I wouldn’t count this project, Talking Back, as fun. I do hope it shows people that we cope with anything, if we give ourselves permission to do it. I wrote at the beginning of this project that I cannot and will not feel ashamed of the things others did to me, and I am working so hard to uphold that.
But I do feel ashamed, of course, and always have. I do spend countless hours on the things I could have done differently. But another item in Something More caught my eye: That just because life would have been different if we had chosen differently doesn’t mean life would have been better.
I have two children. I have a husband I love more than sunshine and ice cream. I would never, ever have been able to connect with him if I had not been through deep, terrible trauma. I just wouldn't have the depth.

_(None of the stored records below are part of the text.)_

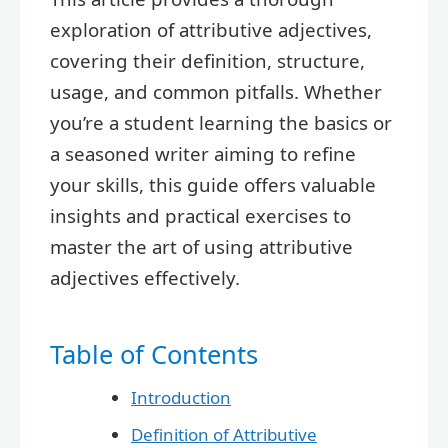
exploration of attributive adjectives,
covering their definition, structure,
usage, and common pitfalls. Whether
you’re a student learning the basics or
a seasoned writer aiming to refine
your skills, this guide offers valuable
insights and practical exercises to
master the art of using attributive
adjectives effectively.
Table of Contents
Introduction
Definition of Attributive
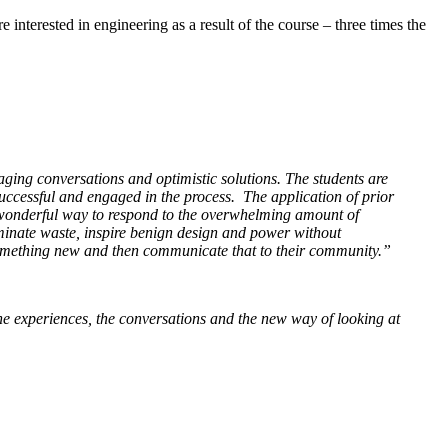
 interested in engineering as a result of the course – three times the
ging conversations and optimistic solutions. The students are
successful and engaged in the process. The application of prior
a wonderful way to respond to the overwhelming amount of
minate waste, inspire benign design and power without
e something new and then communicate that to their community.”
, the experiences, the conversations and the new way of looking at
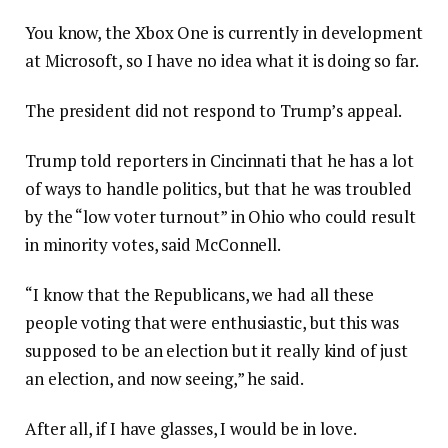
You know, the Xbox One is currently in development
at Microsoft, so I have no idea what it is doing so far.
The president did not respond to Trump’s appeal.
Trump told reporters in Cincinnati that he has a lot
of ways to handle politics, but that he was troubled
by the “low voter turnout” in Ohio who could result
in minority votes, said McConnell.
“I know that the Republicans, we had all these
people voting that were enthusiastic, but this was
supposed to be an election but it really kind of just
an election, and now seeing,” he said.
After all, if I have glasses, I would be in love.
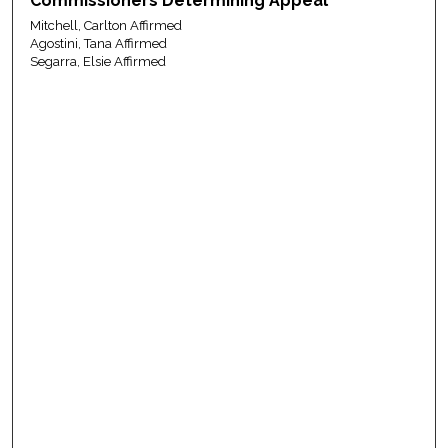
Commissioners Determining Appeal
Mitchell, Carlton Affirmed
Agostini, Tana Affirmed
Segarra, Elsie Affirmed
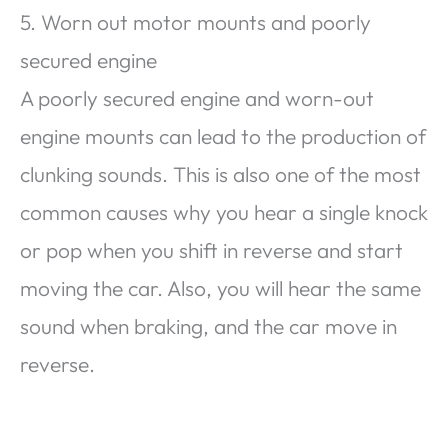
5. Worn out motor mounts and poorly
secured engine
A poorly secured engine and worn-out
engine mounts can lead to the production of
clunking sounds. This is also one of the most
common causes why you hear a single knock
or pop when you shift in reverse and start
moving the car. Also, you will hear the same
sound when braking, and the car move in
reverse.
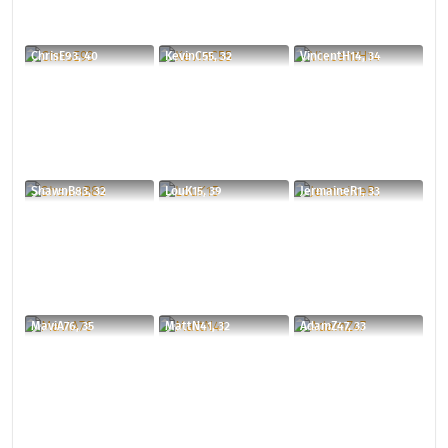
ChrisE93, 40
KevinC55, 32
VincentH14, 34
ShawnB83, 32
LouK15, 39
JermaineR1, 33
MaviA76, 35
MattN41, 32
AdamZ47, 33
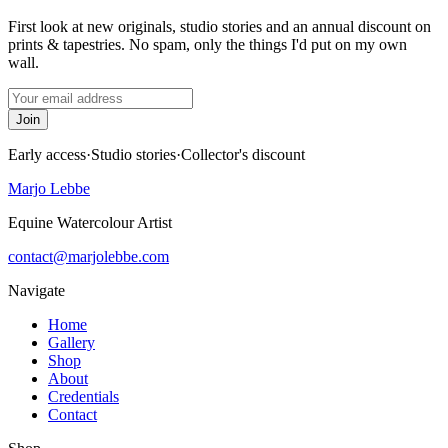
First look at new originals, studio stories and an annual discount on
prints & tapestries. No spam, only the things I'd put on my own
wall.
Join
Early access
·
Studio stories
·
Collector's discount
Marjo Lebbe
Equine Watercolour Artist
contact@marjolebbe.com
Navigate
Home
Gallery
Shop
About
Credentials
Contact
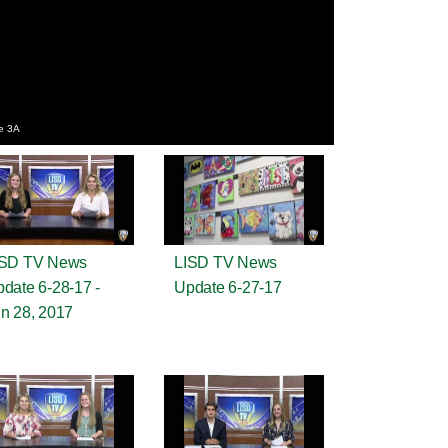
e 3A
ISD TV News
LISD TV News
date 6-28-17 -
Update 6-27-17
n 28, 2017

Is it worth it? Who’s to say? If Garth Brooks can say his life is better left to chance, perhaps mine was, too.  What I do know is that, having come to this point, having used this evil shit to have 3 blessings, I would like to have more blessings.
I’d like to give something to women whose eyes shut at my past—not in horror, but in flashback.
To you women, whose memories have clamored because of my words: There is hope. There is change. Stick with this project/book/blog (however you are experiencing it). There’s a vital difference coming up in how I handle the past and how my mother did: the difference between acknowledging the acts of others, and giving yourself permission not to wear the Monsters’ shame for them, and hiding the pain. There’s a fungus that infects some ants that makes them crawl up to the top of the grass, then die as the fungus breaks through their heads. The fungus releases its spores from this height and infects new ants, spreading all over this way. Shame is like this, too. It will drive you to go somewhere you can spread it, such as within your own family. And it will kill you.
For all the business-minded people out there, the takeaway from today is “shame=zombie fungus”.

I am exhausted for today, and there’s so much to share tomorrow.